- Gündem
- 21.04.2025 10:12
İran Cumhurbaşkanı İbrahim Reisi’nin ani ölümü, dini lider Ali Hamaney’in yerine kimin geçeceği sorusunu gündeme getirdi. Hamaney’in oğlu da potansiyel adaylar arasında dikkat çekiyor. Peki, hayatını kaybeden İran Cumhurbaşkanı Reisi’nin yerine kim gelecek?
İran Cumhurbaşkanı Reisi'nin önceki gün gerçekleşen helikopter kazasında hayatını kaybetmesi üzerine bölgeye dikkatler çevrildi. Reisi'nin ölümünden sonra, İran'da 50 gün içinde seçimlerin yapılması planlanırken, ülkenin yeni cumhurbaşkanı belirlenecek.

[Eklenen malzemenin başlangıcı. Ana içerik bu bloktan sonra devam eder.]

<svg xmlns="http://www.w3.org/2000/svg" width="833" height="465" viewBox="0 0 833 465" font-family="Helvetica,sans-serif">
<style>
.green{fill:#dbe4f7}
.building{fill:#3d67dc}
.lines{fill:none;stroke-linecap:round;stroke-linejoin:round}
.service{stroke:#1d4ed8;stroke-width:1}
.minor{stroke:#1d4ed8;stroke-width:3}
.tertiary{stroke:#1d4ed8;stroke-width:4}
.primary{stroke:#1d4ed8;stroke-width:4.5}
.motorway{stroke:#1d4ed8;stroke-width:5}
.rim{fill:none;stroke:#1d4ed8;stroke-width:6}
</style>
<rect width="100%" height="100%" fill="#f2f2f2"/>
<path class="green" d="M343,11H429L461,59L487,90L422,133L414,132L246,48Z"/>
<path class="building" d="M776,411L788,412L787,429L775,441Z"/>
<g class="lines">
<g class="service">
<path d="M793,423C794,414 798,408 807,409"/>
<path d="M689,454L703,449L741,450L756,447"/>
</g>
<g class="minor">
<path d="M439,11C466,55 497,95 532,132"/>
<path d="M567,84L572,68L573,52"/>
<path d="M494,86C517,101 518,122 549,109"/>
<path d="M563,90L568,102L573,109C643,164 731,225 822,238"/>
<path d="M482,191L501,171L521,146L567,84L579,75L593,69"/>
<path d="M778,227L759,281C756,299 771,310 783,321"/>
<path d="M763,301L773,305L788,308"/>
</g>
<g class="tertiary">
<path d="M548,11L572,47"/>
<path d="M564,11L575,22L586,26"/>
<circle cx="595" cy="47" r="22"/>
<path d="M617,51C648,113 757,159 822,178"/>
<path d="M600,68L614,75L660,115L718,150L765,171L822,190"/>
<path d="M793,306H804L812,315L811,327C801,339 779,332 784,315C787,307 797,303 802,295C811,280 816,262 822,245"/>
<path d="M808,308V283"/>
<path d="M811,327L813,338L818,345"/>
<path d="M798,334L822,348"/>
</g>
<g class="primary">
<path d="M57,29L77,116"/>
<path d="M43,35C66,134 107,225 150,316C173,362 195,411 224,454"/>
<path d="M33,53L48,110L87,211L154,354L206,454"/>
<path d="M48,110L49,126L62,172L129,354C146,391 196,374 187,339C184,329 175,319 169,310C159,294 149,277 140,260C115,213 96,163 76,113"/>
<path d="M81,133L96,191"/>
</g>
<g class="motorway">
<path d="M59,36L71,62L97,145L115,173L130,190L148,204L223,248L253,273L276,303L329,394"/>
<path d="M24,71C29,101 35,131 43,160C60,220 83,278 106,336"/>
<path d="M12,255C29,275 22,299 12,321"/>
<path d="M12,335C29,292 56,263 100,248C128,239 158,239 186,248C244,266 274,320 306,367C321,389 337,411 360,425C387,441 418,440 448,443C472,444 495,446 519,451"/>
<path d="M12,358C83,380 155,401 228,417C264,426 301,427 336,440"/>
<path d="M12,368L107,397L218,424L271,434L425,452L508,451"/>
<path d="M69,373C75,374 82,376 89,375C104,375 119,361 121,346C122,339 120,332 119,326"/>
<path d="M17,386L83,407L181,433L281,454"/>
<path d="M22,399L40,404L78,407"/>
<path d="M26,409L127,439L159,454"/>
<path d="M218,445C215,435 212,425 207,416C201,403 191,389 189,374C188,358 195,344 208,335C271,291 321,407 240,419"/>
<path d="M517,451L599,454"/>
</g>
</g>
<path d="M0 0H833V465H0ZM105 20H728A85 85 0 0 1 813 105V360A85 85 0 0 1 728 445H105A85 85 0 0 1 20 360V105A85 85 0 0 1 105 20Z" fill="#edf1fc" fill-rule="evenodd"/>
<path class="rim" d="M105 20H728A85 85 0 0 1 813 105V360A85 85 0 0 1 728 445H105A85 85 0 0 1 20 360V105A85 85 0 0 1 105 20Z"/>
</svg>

Ancak Batı medyası, Reisi'nin İran'ın 85 yaşındaki ruhani lideri Hamaney'in yerine geçebilecek güçlü adaylardan biri olduğunu vurguladı.
Reisi'nin vefatının ardından, İran'ın ruhani lideri Hamaney'in yerine geçebilecek adayların sayısının azaldığını belirten ABD merkezli medya kuruluşu Bloomberg, "İran Cumhurbaşkanı İbrahim Reisi'nin bir helikopter kazasında hayatını kaybetmesi, yönetimin başına kimin geçeceği sorusunu gündeme taşıdı. Reisi'nin 85 yaşındaki ruhani lider Ayetullah Ali Hamaney'in yerine geçmesi bekleniyordu, ancak ölümü Orta Doğu'daki en güçlü pozisyonlardan birinin geleceği açısından da ciddi sonuçlar doğurdu" yorumunda bulundu.

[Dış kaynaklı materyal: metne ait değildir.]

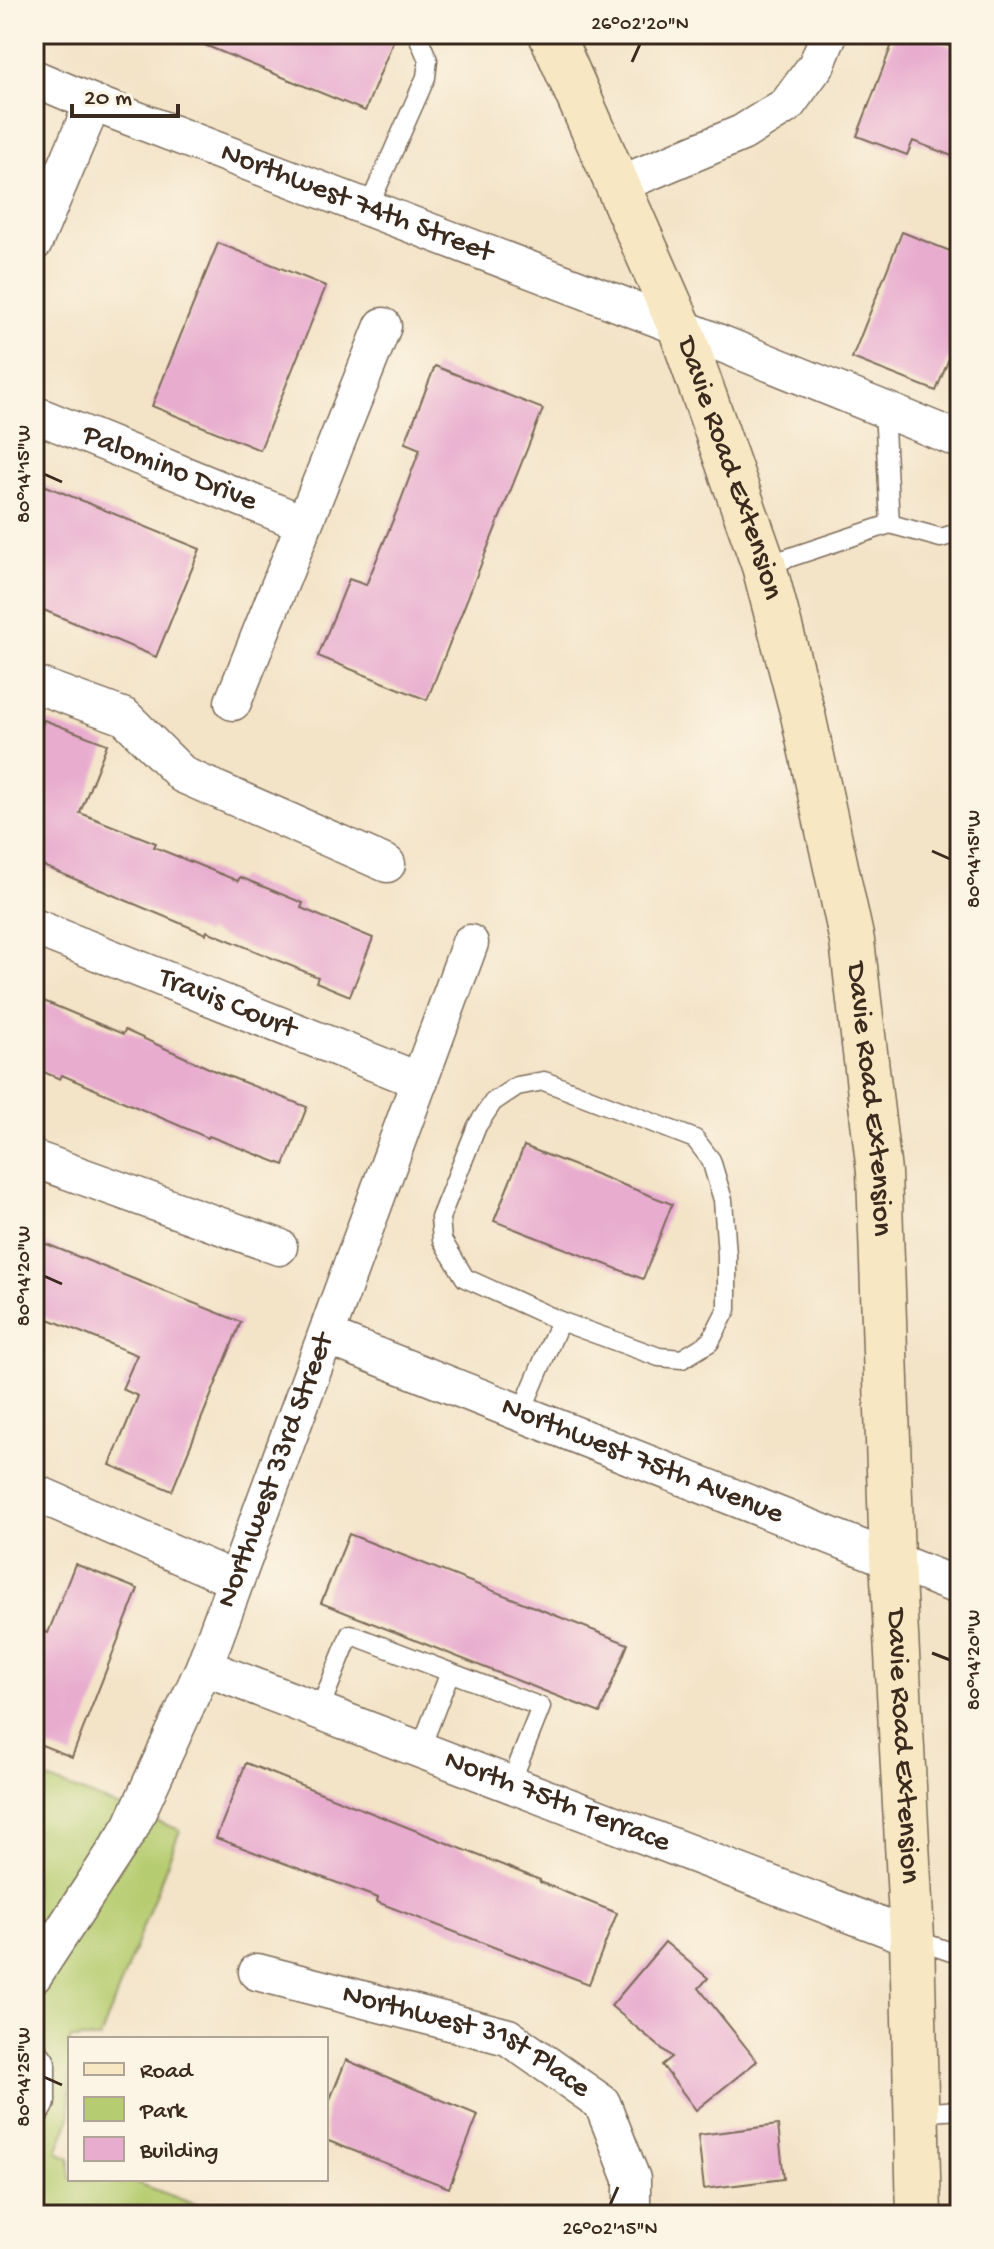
<svg xmlns="http://www.w3.org/2000/svg" width="994" height="2249" viewBox="0 0 994 2249" font-family="'Gochi Hand',sans-serif">
<style>
.green{fill:#b6cc70;stroke:#787b47;stroke-width:2}
.building{fill:#e8accf}
.lines{fill:none;stroke-linecap:round;stroke-linejoin:round}
.service-casing{stroke:#7b6b59;stroke-width:21}
.minor-casing{stroke:#7b6b59;stroke-width:39}
.secondary-casing{stroke:#7b6b59;stroke-width:47}
.service{stroke:#fff;stroke-width:18}
.minor{stroke:#fff;stroke-width:36}
.secondary{stroke:#f7e8c3;stroke-width:44}
.ticks{fill:none;stroke:#3b2a1e;stroke-width:3}
.labels{text-anchor:middle;dominant-baseline:central;stroke-width:6;stroke-linejoin:round;paint-order:stroke}
.street-label{font-size:30px;fill:#3b2a1e;stroke:#fcf5e5}
.neatline{fill:none;stroke:#3b2a1e;stroke-width:3}
.ticks-label{font-size:20px;text-anchor:middle;fill:#3b2a1e}
</style>
<rect width="100%" height="100%" fill="#fcf5e5"/>
<filter id="ink" filterUnits="userSpaceOnUse"><feTurbulence type="fractalNoise" baseFrequency=".0125" numOctaves="2"/><feDisplacementMap in="SourceGraphic" scale="16" xChannelSelector="R" yChannelSelector="G"/><feConvolveMatrix kernelMatrix="1 2 1 2 8 2 1 2 1" color-interpolation-filters="sRGB"/></filter>
<filter id="wash" filterUnits="userSpaceOnUse"><feTurbulence type="fractalNoise" baseFrequency=".006" numOctaves="4" result="noise"/><feDisplacementMap in="SourceGraphic" scale="32" xChannelSelector="R" yChannelSelector="G"/><feGaussianBlur stdDeviation="1.8" result="paint"/><feColorMatrix in="noise" values="0 0 0 0 0 0 0 0 0 0 0 0 0 0 0 0 0 1.4 0 .05"/><feComposite in="paint" operator="in"/></filter>
<g filter="url(#wash)">
<rect width="100%" height="100%" fill="#f3e3c7"/>
<polygon class="green" points="34,1774 180,1830 100,2039 70,2039 70,2118 57,2152 70,2158 70,2179 127,2179 199,2206 198,2215 34,2215"/>
<g id="blocks">
<g class="building">
<polygon points="178,34 396,34 365,111"/>
<polygon points="896,34 918,34 960,50 960,159 913,141 907,155 857,136"/>
<polygon points="902,232 960,255 960,331 936,391 852,358"/>
<polygon points="218,243 326,286 260,450 152,406"/>
<polygon points="435,366 543,409 427,700 318,656 349,579 366,585 398,508 420,449 405,443"/>
<polygon points="34,481 200,549 156,657 34,606"/>
<polygon points="44,720 107,744 80,813 156,843 154,847 238,881 240,877 303,903 301,908 373,938 350,996 316,982 318,977 207,931 206,934 34,862 34,746"/>
<polygon points="34,997 123,1034 125,1030 215,1071 307,1107 284,1165 209,1136 208,1138 62,1075 60,1079 34,1068"/>
<polygon points="524,1146 672,1204 643,1279 494,1221"/>
<polygon points="34,1239 241,1322 172,1491 110,1465 138,1396 122,1389 137,1355 34,1313"/>
<polygon points="349,1534 628,1644 600,1713 321,1603"/>
<polygon points="75,1564 138,1589 72,1757 34,1742 34,1628 48,1633"/>
<polygon points="246,1763 540,1880 540,1882 617,1913 589,1984 377,1902 378,1898 216,1838"/>
<polygon points="665,1942 708,1978 699,1988 757,2061 696,2110 662,2065 672,2057 611,2006"/>
<polygon points="346,2060 478,2115 449,2188 326,2140 326,2109"/>
<polygon points="778,2125 784,2179 704,2189 698,2135"/>
</g>
</g>
</g>
<g filter="url(#ink)">
<use href="#blocks" fill-opacity="0" stroke="#7b6b59" stroke-width="2"/>
<g class="lines">
<defs>
<g id="service">
<polyline points="368,208 426,77 428,60 417,34"/>
<polyline points="884,409 890,524 941,538 960,532"/>
<polyline points="764,566 890,524"/>
<polygon points="544,1081 695,1139 711,1160 723,1200 727,1255 727,1309 710,1342 682,1359 659,1357 560,1321 465,1278 442,1240 440,1218 477,1126 493,1102 517,1086"/>
<polyline points="521,1413 560,1321"/>
<polyline points="319,1711 350,1634 541,1707 510,1785"/>
<polyline points="420,1750 450,1672"/>
<polyline points="913,1939 960,1955"/>
<polyline points="915,2113 960,2110"/>
</g>
<g id="minor">
<path id="s1" d="M34,78L93,103L680,327L960,440"/>
<polyline points="618,185 742,133 787,105 817,64 829,34"/>
<polyline points="34,243 93,103"/>
<path id="s2" d="M34,414L303,523"/>
<polyline points="34,684 125,717 183,775 387,864"/>
<polyline points="233,702 383,326"/>
<path id="s3" d="M34,927L420,1081"/>
<polyline points="34,1159 279,1247"/>
<path id="s4" d="M326,1336L960,1587"/>
<polyline points="34,1492 235,1580"/>
<path id="s5" d="M204,1667L912,1938"/>
<path id="s6" d="M257,1972L508,2037L602,2103L632,2179V2215"/>
<path id="s7" d="M34,1975L131,1827L204,1667L470,943"/>
<polyline points="34,2060 37,2064 37,2102 34,2107"/>
</g>
<g id="secondary">
<path id="s8" d="M551,34L680,327L764,566L803,715L852,941L879,1172L892,1559L912,1938L919,2215"/>
</g>
</defs>
<use href="#service" class="service-casing"/>
<use href="#minor" class="minor-casing"/>
<use href="#secondary" class="secondary-casing"/>
<use href="#service" class="service"/>
<use href="#minor" class="minor"/>
<use href="#secondary" class="secondary"/>
</g>
</g>
<path class="ticks" d="M632,62L640,44M44,474L62,482M932,851L950,859M44,1276L62,1284M932,1653L950,1660M44,2077L62,2085M610,2205L618,2187"/>
<g class="labels">
<g class="street-label">
<text stroke="none"><textPath href="#s1" startOffset="346">Northwest 74th Street</textPath></text>
<text stroke="none"><textPath href="#s2" startOffset="146">Palomino Drive</textPath></text>
<text stroke="none"><textPath href="#s8" startOffset="470">Davie Road Extension</textPath></text>
<text stroke="none"><textPath href="#s3" startOffset="208">Travis Court</textPath></text>
<text stroke="none"><textPath href="#s8" startOffset="1118">Davie Road Extension</textPath></text>
<text stroke="none"><textPath href="#s4" startOffset="340">Northwest 75th Avenue</textPath></text>
<text stroke="none"><textPath href="#s7" startOffset="562">Northwest 33rd Street</textPath></text>
<text stroke="none"><textPath href="#s8" startOffset="1766">Davie Road Extension</textPath></text>
<text stroke="none"><textPath href="#s5" startOffset="378">North 75th Terrace</textPath></text>
<text stroke="none"><textPath href="#s6" startOffset="222">Northwest 31st Place</textPath></text>
</g>
</g>
<rect width="994" height="2249" fill="none" stroke="#fcf5e5" stroke-width="88"/>
<rect x="68" y="2037" width="260" height="144" fill="#fcf5e5" stroke="#afa495" stroke-width="2"/>
<rect x="84" y="2063" width="40" height="12" fill="#f7e8c3" stroke="#afa495" stroke-width="2"/>
<text x="140" y="2077" font-size="24" fill="#3b2a1e">Road</text>
<rect x="84" y="2097" width="40" height="24" fill="#b6cc70" stroke="#afa495" stroke-width="2"/>
<text x="140" y="2117" font-size="24" fill="#3b2a1e">Park</text>
<rect x="84" y="2137" width="40" height="24" fill="#e8accf" stroke="#afa495" stroke-width="2"/>
<text x="140" y="2157" font-size="24" fill="#3b2a1e">Building</text>
<path d="M72 104v12h106v-12" fill="none" stroke="#3b2a1e" stroke-width="4"/>
<text x="84" y="104" font-size="24" fill="#3b2a1e" stroke="#fcf5e5" stroke-width="6" paint-order="stroke">20 m</text>
<rect x="44" y="44" width="906" height="2161" class="neatline"/>
<g class="ticks-label">
<text x="640" y="29">26°02'20"N</text>
<text transform="translate(22 474) rotate(-90)" y="7">80°14'15"W</text>
<text transform="translate(972 859) rotate(-90)" y="7">80°14'15"W</text>
<text transform="translate(22 1276) rotate(-90)" y="7">80°14'20"W</text>
<text transform="translate(972 1660) rotate(-90)" y="7">80°14'20"W</text>
<text transform="translate(22 2077) rotate(-90)" y="7">80°14'25"W</text>
<text x="610" y="2234">26°02'15"N</text>
</g>
</svg>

İran'da Velayet-i Fakih olarak bilinen ruhani lider, ülkenin en yüksek makamında yer almakta ve devletin tüm önemli kararlarında nihai yetki sahibidir. 1979'daki İslam Devrimi'nden sonra oluşturulan bu mevkiye sadece erkekler aday olabilmektedir. İran'da cumhurbaşkanı ise dört yılda bir yapılan seçimlerle belirlenmekte olup, ülkenin yürütme organının başı olarak hükümetin kontrolünü elinde bulundurmaktadır.
Bloomberg, İran'ın siyasi yapısında Hamaney'in yerine kimin geçeceğinin açıkça tartışılmadığını belirtirken, Reisi'nin yanı sıra Hamaney'in oğlu Mücteba Hamaney'in de potansiyel adaylardan biri olduğunu bildirdi. Reisi'nin ölümünün, Mücteba'nın babasının koltuğunu devralma yolunu açtığı ifade edilirken, bunun ülke için tehlikeli bir durum olabileceği vurgulandı. Zira, 1979'daki İslam Devrimi sırasında monarşik bir yapıya karşı durulmuştu. ABD medyasındaki haberlerde, Mücteba'nın hükümette herhangi bir resmi görevi olmadığına dikkat çekilirken, ülkenin ruhani lideri olabilmek için geniş bir destek tabanının gerekli olduğu da belirtildi.